Una fine amara per uno dei favoriti: lo skipper di "PRB" Vincent Riou deve ritirarsi. Il francese, che è stato l'unico membro della flotta a vincere la Vendée nel 2004/2005, si è scontrato domenica con un cosiddetto "UFO" (oggetto galleggiante sconosciuto). La chiglia di "PRB" è stata danneggiata nell'urto e da allora si muove, mettendo a rischio la struttura della barca a medio termine. Per proteggere "PRB" e garantire la propria sicurezza, Vincent Riou ha annunciato ufficialmente il suo ritiro dalla regata questa sera.
La collisione è avvenuta domenica, sulla rotta per il Capo di Buona Speranza. Riou stava navigando nel gruppo di testa con la sua barca non sventolante e fino a quel momento aveva combattuto brillantemente contro i foiler. Riou non ha reso pubblica la collisione in un primo momento perché non era in grado di riconoscere immediatamente i danni. Inizialmente aveva navigato normalmente. Solo tre ore dopo la collisione la chiglia della "PRB" cominciò a vibrare. Inoltre, si sentivano forti rumori, probabilmente causati da carichi elevati nella zona di sospensione della chiglia. L'intensità dei rumori è aumentata nella notte di lunedì.
A causa dei venti freschi tra i 25 e i 30 nodi e delle alte velocità costanti tra i 19 e i 20 nodi, Riou non ha potuto inizialmente controllare la sospensione della chiglia, ma ha informato il suo team Shore dell'incidente. Il team "PRB", i progettisti (Guillaume Verdier) e gli esperti strutturali di HDS GSEA Design (Hervé Devaux e Denis Glehen) hanno immediatamente elaborato e calcolato diverse ipotesi sulla base dei rumori descritti. Solo questa mattina Riou ha potuto effettuare i test necessari in condizioni più miti. Ha scoperto che la sospensione della chiglia era stata danneggiata durante la collisione. La parte in titanio corrispondente è un componente elementare della costruzione della chiglia. Con il suo aiuto, la chiglia può essere inclinata, aumentando così il momento di raddrizzamento.
Il collegamento si è rotto durante la collisione. Ciò ha provocato una vibrazione permanente tra l'asse della chiglia e la sospensione. In vista dei tratti di rotta nell'Oceano Indiano e Pacifico e del ritorno nell'Atlantico, Riou teme l'imminente perdita della chiglia.
Per il coraggioso non-foiler, l'eliminazione è stata una grande delusione.
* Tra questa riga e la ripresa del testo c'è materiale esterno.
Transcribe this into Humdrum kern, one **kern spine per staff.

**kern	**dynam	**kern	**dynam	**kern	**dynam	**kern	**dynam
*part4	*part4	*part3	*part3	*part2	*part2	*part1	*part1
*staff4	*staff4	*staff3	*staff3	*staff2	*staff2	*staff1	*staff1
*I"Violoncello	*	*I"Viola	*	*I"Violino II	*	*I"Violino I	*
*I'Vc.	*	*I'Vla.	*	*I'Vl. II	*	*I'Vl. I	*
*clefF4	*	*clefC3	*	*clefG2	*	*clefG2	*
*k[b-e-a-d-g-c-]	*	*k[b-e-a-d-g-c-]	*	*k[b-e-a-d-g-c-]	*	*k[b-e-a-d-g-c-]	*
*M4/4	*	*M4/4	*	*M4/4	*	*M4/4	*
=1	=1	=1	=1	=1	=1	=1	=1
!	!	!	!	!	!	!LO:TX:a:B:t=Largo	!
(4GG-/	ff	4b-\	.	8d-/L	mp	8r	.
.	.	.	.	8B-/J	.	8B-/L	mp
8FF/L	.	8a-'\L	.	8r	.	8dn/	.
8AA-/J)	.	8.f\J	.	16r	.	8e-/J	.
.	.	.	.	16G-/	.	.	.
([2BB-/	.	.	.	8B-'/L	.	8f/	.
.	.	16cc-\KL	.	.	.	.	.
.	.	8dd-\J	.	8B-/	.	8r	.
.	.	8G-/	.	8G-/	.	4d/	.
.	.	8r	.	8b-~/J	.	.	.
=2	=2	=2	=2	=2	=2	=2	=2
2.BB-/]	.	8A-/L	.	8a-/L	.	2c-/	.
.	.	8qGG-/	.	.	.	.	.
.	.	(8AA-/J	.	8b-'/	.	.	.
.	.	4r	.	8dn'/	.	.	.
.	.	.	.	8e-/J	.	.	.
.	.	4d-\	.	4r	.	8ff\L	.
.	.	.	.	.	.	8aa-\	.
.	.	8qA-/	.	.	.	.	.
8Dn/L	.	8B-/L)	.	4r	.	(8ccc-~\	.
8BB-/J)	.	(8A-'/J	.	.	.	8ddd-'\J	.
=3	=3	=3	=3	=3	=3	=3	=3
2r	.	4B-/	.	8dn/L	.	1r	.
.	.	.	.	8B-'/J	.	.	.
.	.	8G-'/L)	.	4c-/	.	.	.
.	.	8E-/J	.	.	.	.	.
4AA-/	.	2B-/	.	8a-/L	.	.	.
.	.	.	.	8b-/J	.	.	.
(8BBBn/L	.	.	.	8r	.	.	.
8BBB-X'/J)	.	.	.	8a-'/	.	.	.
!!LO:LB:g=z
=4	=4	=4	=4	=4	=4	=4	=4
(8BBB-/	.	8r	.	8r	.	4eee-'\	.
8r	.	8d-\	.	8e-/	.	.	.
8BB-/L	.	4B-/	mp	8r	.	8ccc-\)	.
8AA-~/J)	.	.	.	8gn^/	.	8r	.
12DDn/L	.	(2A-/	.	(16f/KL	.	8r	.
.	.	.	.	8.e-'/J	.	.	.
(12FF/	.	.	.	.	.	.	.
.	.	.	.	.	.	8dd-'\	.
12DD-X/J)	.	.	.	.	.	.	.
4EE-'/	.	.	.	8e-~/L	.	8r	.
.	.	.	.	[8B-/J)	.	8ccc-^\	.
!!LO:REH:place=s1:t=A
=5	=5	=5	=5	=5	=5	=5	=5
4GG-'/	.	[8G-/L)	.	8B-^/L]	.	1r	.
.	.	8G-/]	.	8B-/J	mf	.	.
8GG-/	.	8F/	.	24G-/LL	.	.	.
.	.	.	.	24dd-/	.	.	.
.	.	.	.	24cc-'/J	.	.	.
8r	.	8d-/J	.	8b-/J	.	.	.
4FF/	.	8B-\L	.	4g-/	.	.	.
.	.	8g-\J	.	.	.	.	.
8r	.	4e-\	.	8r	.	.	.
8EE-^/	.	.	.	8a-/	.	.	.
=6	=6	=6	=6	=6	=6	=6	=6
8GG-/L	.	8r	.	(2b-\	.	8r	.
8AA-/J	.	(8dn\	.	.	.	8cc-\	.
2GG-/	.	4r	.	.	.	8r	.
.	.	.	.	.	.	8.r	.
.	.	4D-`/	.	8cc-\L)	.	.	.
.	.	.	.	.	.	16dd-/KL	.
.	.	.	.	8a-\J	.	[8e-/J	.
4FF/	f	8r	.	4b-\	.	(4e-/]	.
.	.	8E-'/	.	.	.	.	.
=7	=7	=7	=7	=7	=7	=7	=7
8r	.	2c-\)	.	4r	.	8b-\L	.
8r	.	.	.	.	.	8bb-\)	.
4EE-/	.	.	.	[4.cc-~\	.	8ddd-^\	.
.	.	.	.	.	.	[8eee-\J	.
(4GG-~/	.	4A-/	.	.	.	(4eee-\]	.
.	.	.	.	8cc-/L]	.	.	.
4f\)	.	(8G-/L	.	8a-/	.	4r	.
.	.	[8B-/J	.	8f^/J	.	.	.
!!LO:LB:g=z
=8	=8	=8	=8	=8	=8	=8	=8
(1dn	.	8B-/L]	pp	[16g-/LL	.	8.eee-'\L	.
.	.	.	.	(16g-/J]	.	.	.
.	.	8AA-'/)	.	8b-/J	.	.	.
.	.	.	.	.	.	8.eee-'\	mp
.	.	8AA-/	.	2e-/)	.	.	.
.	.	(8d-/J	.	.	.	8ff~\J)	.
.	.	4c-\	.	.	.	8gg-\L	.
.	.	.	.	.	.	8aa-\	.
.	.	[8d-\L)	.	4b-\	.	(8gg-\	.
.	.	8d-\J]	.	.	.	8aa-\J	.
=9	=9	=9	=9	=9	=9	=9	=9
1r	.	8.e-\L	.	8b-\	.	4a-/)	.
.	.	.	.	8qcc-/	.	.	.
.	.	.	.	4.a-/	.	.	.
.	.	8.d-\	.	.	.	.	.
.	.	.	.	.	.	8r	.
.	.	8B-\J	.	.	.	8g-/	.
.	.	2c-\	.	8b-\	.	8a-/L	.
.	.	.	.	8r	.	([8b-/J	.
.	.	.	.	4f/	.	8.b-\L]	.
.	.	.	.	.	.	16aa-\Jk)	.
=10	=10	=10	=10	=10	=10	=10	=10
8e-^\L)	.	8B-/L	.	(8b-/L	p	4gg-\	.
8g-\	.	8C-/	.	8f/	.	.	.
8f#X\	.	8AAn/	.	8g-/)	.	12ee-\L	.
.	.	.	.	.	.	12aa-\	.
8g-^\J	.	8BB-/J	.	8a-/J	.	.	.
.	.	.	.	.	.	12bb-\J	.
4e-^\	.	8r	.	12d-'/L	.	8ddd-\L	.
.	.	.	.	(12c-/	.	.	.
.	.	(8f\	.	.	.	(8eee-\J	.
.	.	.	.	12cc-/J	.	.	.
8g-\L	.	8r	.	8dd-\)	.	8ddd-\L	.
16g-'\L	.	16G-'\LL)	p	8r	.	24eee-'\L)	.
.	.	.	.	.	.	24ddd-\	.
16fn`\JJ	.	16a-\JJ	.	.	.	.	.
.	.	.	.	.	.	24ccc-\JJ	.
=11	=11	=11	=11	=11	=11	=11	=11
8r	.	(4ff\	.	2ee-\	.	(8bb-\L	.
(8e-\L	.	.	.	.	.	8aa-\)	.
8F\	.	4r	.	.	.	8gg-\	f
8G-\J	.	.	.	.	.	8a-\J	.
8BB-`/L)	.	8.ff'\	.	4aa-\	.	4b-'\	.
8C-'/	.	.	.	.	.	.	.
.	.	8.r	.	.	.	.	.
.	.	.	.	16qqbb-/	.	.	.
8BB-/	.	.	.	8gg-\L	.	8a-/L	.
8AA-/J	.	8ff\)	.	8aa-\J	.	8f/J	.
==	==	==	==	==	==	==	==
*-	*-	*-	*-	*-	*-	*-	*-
Quattro anni fa, quasi alla stessa data, anche Riou era stato eliminato dall'ultima Vendée Globe dopo essersi scontrato con un "UFO". Il 6 novembre era salpato da Les Sables d'Olonne con la speranza di tenere il passo dei foiler e di recuperare la precedente eliminazione. Riou sta attualmente navigando con venti medi di circa 14 nodi e non è in pericolo, secondo la sua stessa valutazione. È in contatto con il suo team di terra, che sta valutando con lui dove poter fare una sosta di riparazione prima del viaggio di ritorno in Francia. Al momento il team sta valutando una sosta a Città del Capo.
"È dura! Penso a tutti coloro che hanno percorso questo cammino con me. So che molti sono dietro di noi. Penso molto a loro", ha detto Riou. "Sono deluso per quello che è successo. Ma mi dispiace soprattutto per loro". Vincent Riou ha ricevuto il sostegno per la sua decisione di ritirarsi per motivi di sicurezza dal presidente della PRB Jean-Jacques Laurent: "Il ritiro di Vincent è ovviamente una grande delusione. Fin dalla partenza a Les Sables d'Olonne, ha condotto una regata incredibilmente buona contro le barche di ultima generazione. Ci ha fatto sognare. Tutta la compagnia faceva il tifo per lui. Purtroppo è stato un altro "UFO" a bloccargli la strada. Ci siamo passati insieme quattro anni fa. È difficile dover accettare queste cose ancora e ancora, ma sosteniamo pienamente la decisione di Vincent perché ancora una volta sta reagendo da buon marinaio. La cosa più importante è che sia al sicuro e che riporti la barca a casa sana e salva".